AASL is in a Catch 22 situation - it wants its standards widely seen and used, but it also wants to control how they are used and wants them to earn the organizationrevenue. (Oh, despite these being written by "volunteer members," such standards are expensive for organizations to produce.) Judging by the tenor of the discussion on various library lists, the ill-will being generated by the controversy is costing AASL a lot in lost membership and good will. A quick (oh, I forgot that that quick is not in AASL's vocabulary) policy reversal, placing a share-alike, non-commercial use CreativeCommons license on the standards would show it listens to its membership. (#FreeTheStandards ) AASL and ALA will need to move into the 21st Century someday, whether they want to or not.

The other step back comes from Amazon that has deleted some Kindle titles, not just from its online inventory, but apparently from users' actual devices. (David Pogue's take here.) According to the NYTs, the publishers did not have the rights to offer these titles. Some critics have compared this move of Amazon's to waking up and finding books missing from your bookshelf with check for their value in their place. Personally, I see it more like turning on your television and finding some of your cable channels gone. Amazon doesn't sell e-books; it leases them to readers as long as they have a working Kindle reader. Adjust your thinking.

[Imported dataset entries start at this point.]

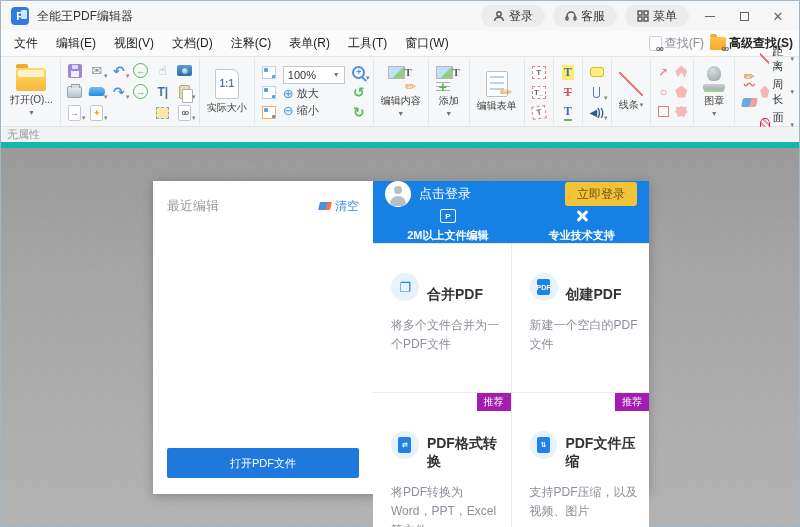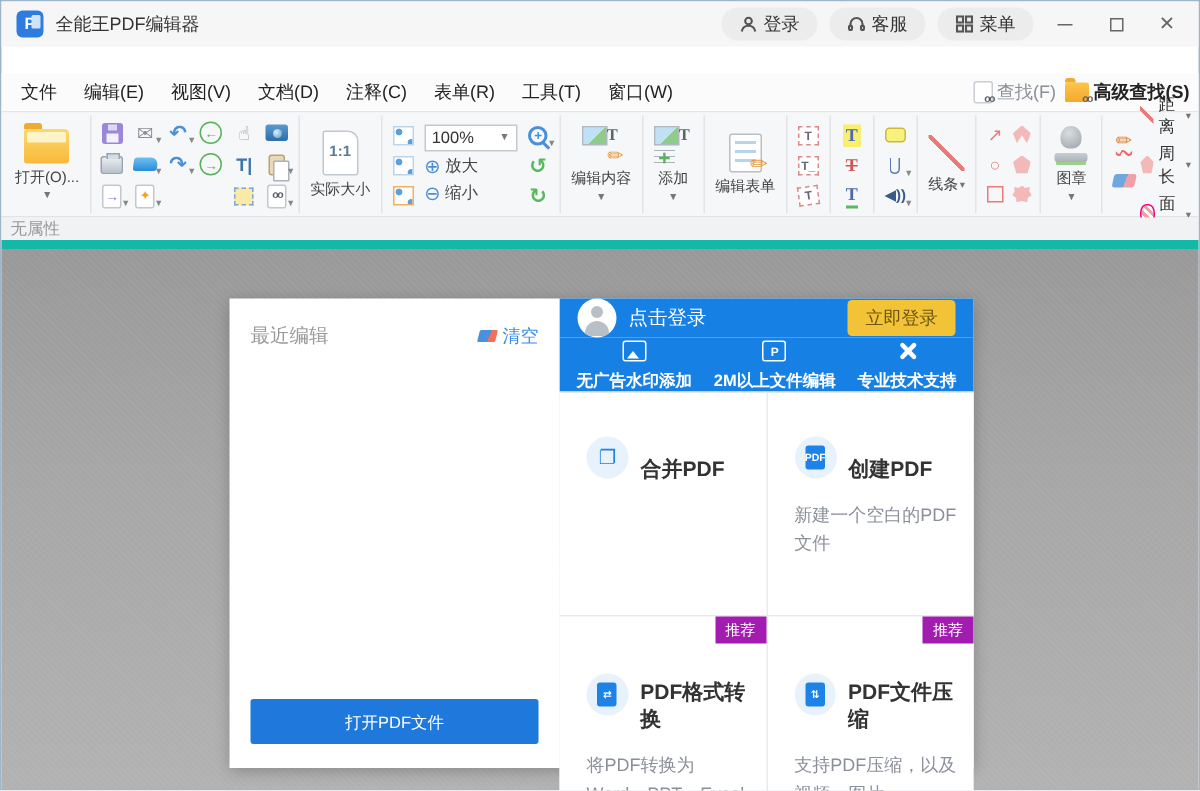--- a/index.html
+++ b/index.html
@@ -21,7 +21,7 @@
   .ctl-max i { display:block; width:9px; height:9px; border:1px solid #666; }
 
   
-  .menubar { height:26px; background:#fbfbfc; border-bottom:1px solid #e6e6e6; display:flex; align-items:center; justify-content:space-between; padding:0 6px 0 4px; flex:0 0 auto;margin-top:18px; }
+  .menubar { height:26px; background:#fbfbfc; border-bottom:1px solid #e6e6e6; display:flex; align-items:center; justify-content:space-between; padding:0 6px 0 4px; flex:0 0 auto; }
   .menus { display:flex; }
   .menu-item { padding:4px 9px; font-size:12px; color:#222; cursor:pointer; }
   .menubar-right { display:flex; align-items:center; gap:6px; font-size:12px; }

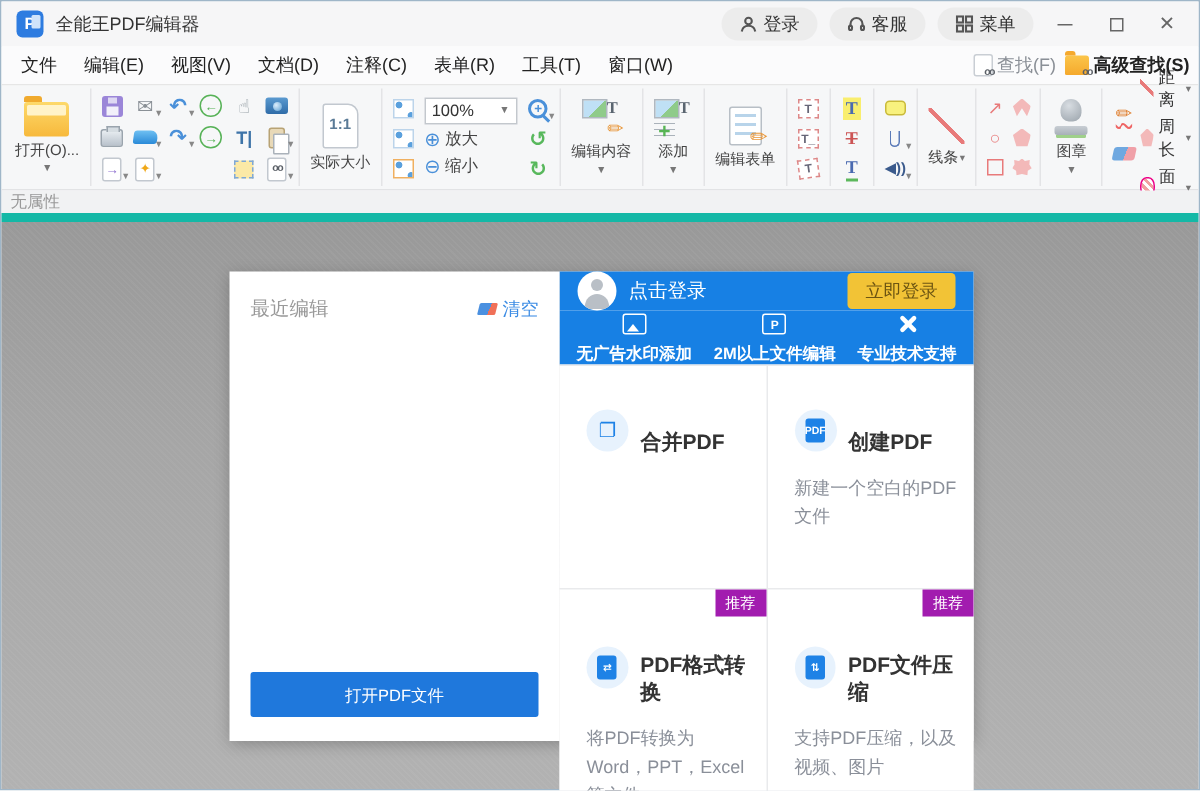--- a/index.html
+++ b/index.html
@@ -513,10 +513,6 @@
         </div>
         <div class="features">
           <div class="feat">
-            <span class="fi fi-img"></span>
-            <span class="feat-label">无广告水印添加</span>
-          </div>
-          <div class="feat">
             <span class="fi fi-pdf">P</span>
             <span class="feat-label">2M以上文件编辑</span>
           </div>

As anyone who has ever implemented a new way of doing business knows, even the best planned, most thoughtful transitions ever go off without unexpected hitches. All membership organizations like AASL will eventually find that they need to give very liberal copyright permissions to their materials if they really want them to be widely used - which in turn increases the power of the organization. A model for compensating authors that does not involve the use of DRM schemes like those used by the Kindle will happen and all publishers will realize that all their materials will need to be made available in scary, easily stolen electronic formats.

The directions seem clear - fewer restrictions, digital formats, alternate forms of revenue generation for producers. But these little detours are interesting!